Imagine it's worth the effort for your case, shaving off a large amount of data. And you have the backup scenario of if people compiling find the trick isn't working somewhere...an #ifdef could use full-sized items for terminators and waste the extra space. So wondering if there are any tips on to make this obviously-standards-violating trick have a better chance of working on more systems.


Solution

  • (Self-answering to provide more information and allow people to spot any potential problems with my alternative.)

    So wondering if there are any tips on to make this obviously-standards-violating trick have a better chance of working on more systems.


    Tip One (as per comments) is don't do this if you can possibly find another way.

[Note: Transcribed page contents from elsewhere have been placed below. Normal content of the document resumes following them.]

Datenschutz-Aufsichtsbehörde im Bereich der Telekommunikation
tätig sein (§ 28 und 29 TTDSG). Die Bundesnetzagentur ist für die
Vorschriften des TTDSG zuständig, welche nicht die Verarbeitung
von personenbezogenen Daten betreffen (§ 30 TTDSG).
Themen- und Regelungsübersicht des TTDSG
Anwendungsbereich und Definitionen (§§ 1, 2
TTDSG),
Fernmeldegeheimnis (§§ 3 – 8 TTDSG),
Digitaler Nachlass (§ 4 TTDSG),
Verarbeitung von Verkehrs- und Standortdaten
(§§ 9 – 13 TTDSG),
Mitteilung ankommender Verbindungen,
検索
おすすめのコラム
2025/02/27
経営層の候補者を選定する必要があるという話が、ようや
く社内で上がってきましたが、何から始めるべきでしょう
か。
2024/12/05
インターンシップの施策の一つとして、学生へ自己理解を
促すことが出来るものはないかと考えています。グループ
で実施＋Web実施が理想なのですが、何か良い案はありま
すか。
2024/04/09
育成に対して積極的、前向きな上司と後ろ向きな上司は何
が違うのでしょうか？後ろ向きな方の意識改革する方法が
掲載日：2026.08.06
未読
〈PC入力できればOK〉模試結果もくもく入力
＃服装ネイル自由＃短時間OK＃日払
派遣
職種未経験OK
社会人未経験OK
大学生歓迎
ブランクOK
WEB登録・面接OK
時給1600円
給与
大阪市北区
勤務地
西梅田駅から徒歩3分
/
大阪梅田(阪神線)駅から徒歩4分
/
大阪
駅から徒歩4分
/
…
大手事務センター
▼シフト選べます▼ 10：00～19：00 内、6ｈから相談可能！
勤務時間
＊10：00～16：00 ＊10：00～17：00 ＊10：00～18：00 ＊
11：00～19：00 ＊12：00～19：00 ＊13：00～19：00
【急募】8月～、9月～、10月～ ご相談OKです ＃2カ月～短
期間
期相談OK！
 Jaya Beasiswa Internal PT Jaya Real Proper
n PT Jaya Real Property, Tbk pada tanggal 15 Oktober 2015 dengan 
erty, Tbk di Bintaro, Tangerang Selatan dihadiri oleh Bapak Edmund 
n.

    For example, "you" mention this layout:

    [(flags field1 field2...) (flags field1 field2...) some-pointer stuff stuff...]
    

    But is there anything in "stuff stuff" that isn't a pointer--perhaps boring old integers that are known to be even--where you could do the same trick? If so, why not reorder this like:

    [(flags field1 field2...) (flags field1 field2...) even-uintptr_t stuff...]
    

    That way when you read flags from either in an Item or not, it will be the same type. If you look around at things that aren't opaque like pointers, you might find obvious non-opaque numbers in the current code that are always even...for instance, a lot of byte counts measuring aggregates are things you likely are guaranteed to have as % 2 = 0.

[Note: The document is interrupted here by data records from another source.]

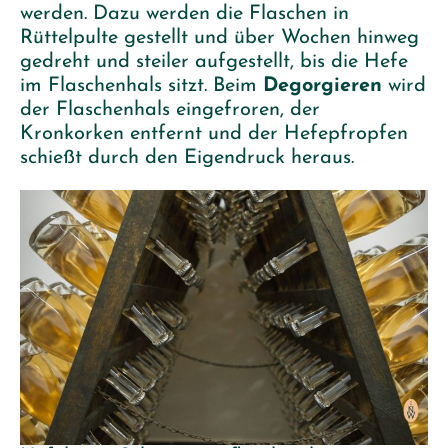
werden. Dazu werden die Flaschen in
Rüttelpulte gestellt und über Wochen hinweg
gedreht und steiler aufgestellt, bis die Hefe
im Flaschenhals sitzt. Beim
Degorgieren
wird
der Flaschenhals eingefroren, der
Kronkorken entfernt und der Hefepfropfen
schießt durch den Eigendruck heraus.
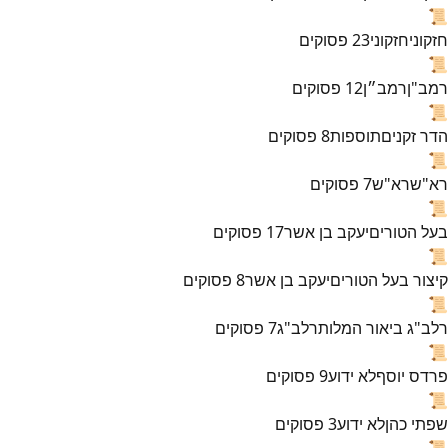
📜
חזקוני
חזקוני
23
פסוקים
📜
רמב"ן
רמב״ן
12
פסוקים
📜
הדר זקנים
תוספות
8
פסוקים
📜
רא"ש
רא"ש
7
פסוקים
📜
בעל הטורים
יעקב בן אשר
17
פסוקים
📜
קיצור בעל הטורים
יעקב בן אשר
8
פסוקים
📜
רלב"ג ביאור המלות
רלב"ג
7
פסוקים
📜
פרדס יוסף
לא ידוע
9
פסוקים
📜
שפתי כהן
לא ידוע
3
פסוקים
📜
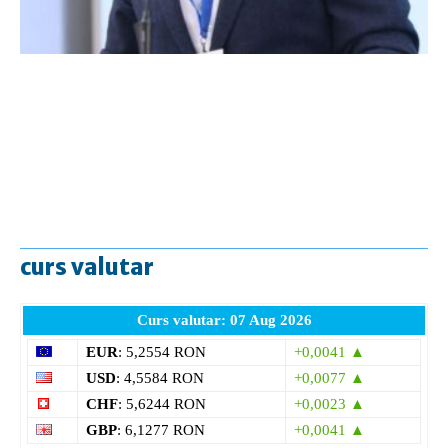
curs valutar
Curs valutar: 07 Aug 2026
EUR
: 5,2554 RON
+0,0041 ▲
USD
: 4,5584 RON
+0,0077 ▲
CHF
: 5,6244 RON
+0,0023 ▲
GBP
: 6,1277 RON
+0,0041 ▲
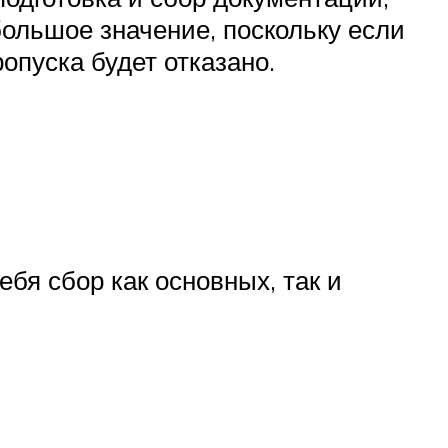
ольшое значение, поскольку если
опуска будет отказано.
бя сбор как основных, так и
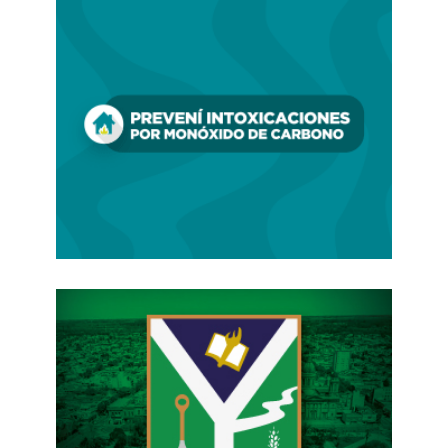
En el bimestre pasado, el gobierno de
Javier
Milei
había salido a festejar la perforación del
piso de 2% en la inflación, gracias a la sucesión
de un IPC de un 1,5% en mayo y uno apenas más
alto, de un 1,6%, en junio.
Pero esta racha parece haberse cortado.
Las
consultoras anticipan que la suba de precios de
julio fue de casi 2 puntos
.
LCG
pronostica un
1,8% y
Analytica
y
C&T
un 1,9%.
Como los principales factores de esta suba, citan
a
aumentos en el rubro de esparcimiento y
gastronomía
, con sus típicos
aumentos estacionales asociados a las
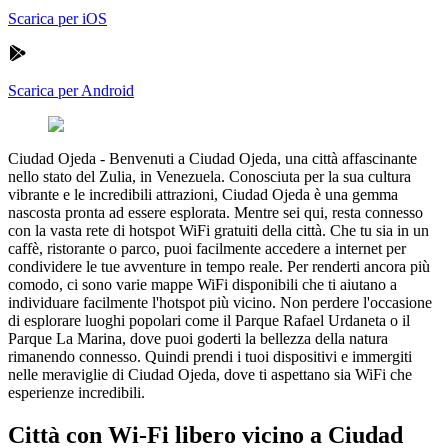
Scarica per iOS
Scarica per Android
Ciudad Ojeda
-
Benvenuti a Ciudad Ojeda, una città affascinante
nello stato del Zulia, in Venezuela. Conosciuta per la sua cultura
vibrante e le incredibili attrazioni, Ciudad Ojeda è una gemma
nascosta pronta ad essere esplorata. Mentre sei qui, resta connesso
con la vasta rete di hotspot WiFi gratuiti della città. Che tu sia in un
caffè, ristorante o parco, puoi facilmente accedere a internet per
condividere le tue avventure in tempo reale. Per renderti ancora più
comodo, ci sono varie mappe WiFi disponibili che ti aiutano a
individuare facilmente l'hotspot più vicino. Non perdere l'occasione
di esplorare luoghi popolari come il Parque Rafael Urdaneta o il
Parque La Marina, dove puoi goderti la bellezza della natura
rimanendo connesso. Quindi prendi i tuoi dispositivi e immergiti
nelle meraviglie di Ciudad Ojeda, dove ti aspettano sia WiFi che
esperienze incredibili.
Città con Wi-Fi libero vicino a Ciudad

    Tip Two applies to the above alternative--and perhaps helps the odds with the standards-breaking-pointer-version too. Be sure that when you write the value you go through an "aliasing" pointer, and do not write the field directly via . or ->.

    There is no requirement for the compiler to ensure memory coherence between two different structures on a field, just because they are the same type. Say struct A begins with an uintptr_t field_a and struct B begins with an uintptr_t field_b, and you put a pointer to both at the same address. If you do some_a->field_a = value;, then reading back from a some_b->field_b pointer at that address might well not see that update, because the compiler doesn't expect you to be writing B fields via an A pointer.

    Hence go through a pointer to do the write. Something like uintptr_t *alias = &some_a->field_a; and then *alias = value will enforce coherence with the successive reads of any integer (!). (Dissatisfaction with the performance consequences of this property of pointers is why restrict exists. If this trick is to work, it can only do so by exploiting the non-restrict behavior of pointers.)

    (!) - I think you only have to do the write through a pointer, and not the reads, but perhaps someone can provide insight.